I agree that the primary hurdle in implementing different types of airframes is public reception and the accompanying financial risks, but other points–specifically that building such structures requires the use of nontraditional materials–is not correct. You could build a flying wing or blended wing body using standard aircraft materials of steel and aluminum, and in fact this would be easier to fabricate and assemble than composites. Composite materials are used on military combat aircraft not primarily because of their light weight or high stiffness but because they offer a low radar cross section (RCS).
The French/British Concorde SST failed not because of technical problems but because it wasn’t financially viable. The Soviet SST did encounter a number of technical limitations, but doubtless if they had the money and incentive to develop it further they could have overcome these. The SSTs were an answer to a question no one was seriously asking.
As for the controls technology required to stabilize non-conventional aeroshapes in flight, you are correct in saying that there is an existing body of knowledge and information regarding the associated phenomena, and the requisite computing power to provide control of active feedback systems; however, this knowledge base resides almost exclusively in the domain of military combat aircraft designers. Even if you could shift this directly over to commerical aircraft development, each aircraft is, to some extent, its own unique problem, particularly in the case of dynamically unstable flight.

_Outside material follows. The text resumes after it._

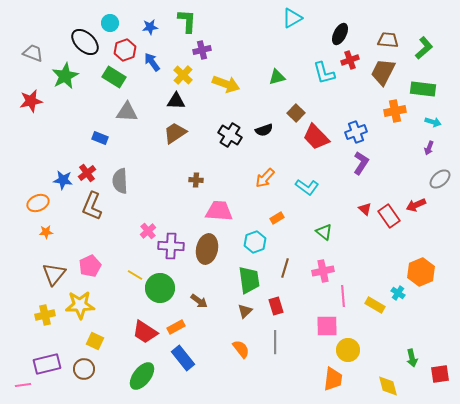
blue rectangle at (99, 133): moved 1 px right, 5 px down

It’s not as if you can just pull the controllers out of a B-2 Spirit and plug them into a hypothetical Boeing Commerical Flying Wing with a few minor tweaks in software parameters; even adapting an existing control system would require substantial testing and verification, and this is an additional cost (and schedule risk) above and beyond the costs of development, tooling, and promotion of a new traditional design. There are manifest advantages to alternative body designs like a blended wing body, as I’ve outlined above, but there are also large unknowns that may impact the ability to project a cost and timeline. In comparison, a traditional wing and tube design has been done enough that the major operations and costs are (generally) well understood, at least from a design standpoint.
Finally, I have to take issue with your notion that modern controls allow you to fly any old thing any way you want. The laws of physics still apply, and aeroshape that are statically unstable–that is, do not display even nominal stability in level, unimpeded flight–are generally unflyable, regardless of your control system. Real world, non-linear systems are modeled and controlled by “linearizing” them; identifying in regions of interest solutions that can be approximated as linear behavior, i.e. problems that can be broken down into smaller, easily solved chunks that can be all superimposed together to give a “good enough” solution to the overall behavior. It’s certainly possible to develop a system even in theory which defies any attempt to control it by virtue of its essential chaotic, unlinearizable behavior. Even when a system can be linearized, it’s not a simple matter of using some standard software and plugging in a few numbers; each individual regime of behavior has to be modeled per its own special characteristics, and often small perturbations in these numbers result in large changes.
As an example, I’ll point to the V-22 Osprey tilt-rotor aircraft; even though the flight transition from forward to hover occurs at low speed, the complexity and sensitivity of the operation required years of specialized development and analysis by dozens of engineers and scientists and demands a fairly narrow range of control by the pilots. It’s just not as simple as slapping a computer on it and making it go.